This section describes the far field spatial filtering option.
Note: The descriptions and examples of the far field projection calculation on the following pages are primarily intended for users of FDTD. For users interested in calculating far field projections with MODE, these descriptions are basically still correct, although some subtle differences do exist. |
For far field projections to be accurate, all radiation that will propagate to the far field must pass through the monitor being used for the projection. The far field projection functions assume that the EM fields are zero beyond the edge of the monitor. This effectively truncates the near fields at the monitor edge.
In some cases, the monitor (and simulation region) would have to be impractically large to ensure that all of the radiation passes through the monitor. One such simulation is the angular distribution of a dipole near an interface. To reproduce these results, run the simulation file and then the script.

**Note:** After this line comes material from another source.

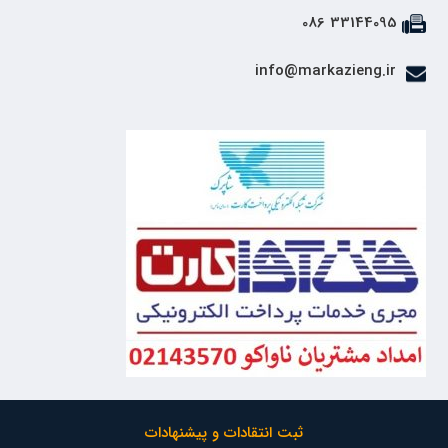
33144095 086
info@markazieng.ir
ثبت انتقادات و پیشنهادات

The blue line in the following figure shows the near field data just above the interface surface. The far field projection functions will use this data to calculate the far field intensity. The important point to notice is that the near field data is non-zero near the edge of the plot (red circles). It is obvious that the these near fields do not immediately go to zero at x=8um, but that is what the far field projections assume.
This truncation will lead to high frequency ripple in the far field projection data. The far field filter option allows us to apply a spatial filter to the near field data (shown in green). When the fields go more smoothly to zero, the high frequency ripple is removed from the projection. Both projections are shown below. Change the far field filter setting in the script file to reproduce each of these results.
![]() farfieldfilter(0); |
![]() farfieldfilter(1); |
It is important to realize that the far field filter does not make the projection more accurate. The filter simply removes high frequency ripple caused by the field truncation. To increase the accuracy, the monitor (and simulation region) must be made wider, so the monitor can record more of the fields that will eventually propagate to the far field.
The far field filter has a single input parameter, which is a number between 0 and 1. By default, it is 0, which turns the filter off. This filter is applied to all far field projections. The filter parameter defines the width of the filter by the following formula: α = (a)/(a+b).
Note: Periodic structures - far field filter The far field filter option should not be used for periodic structures. Set it to zero when using the 'assume periodic' option. |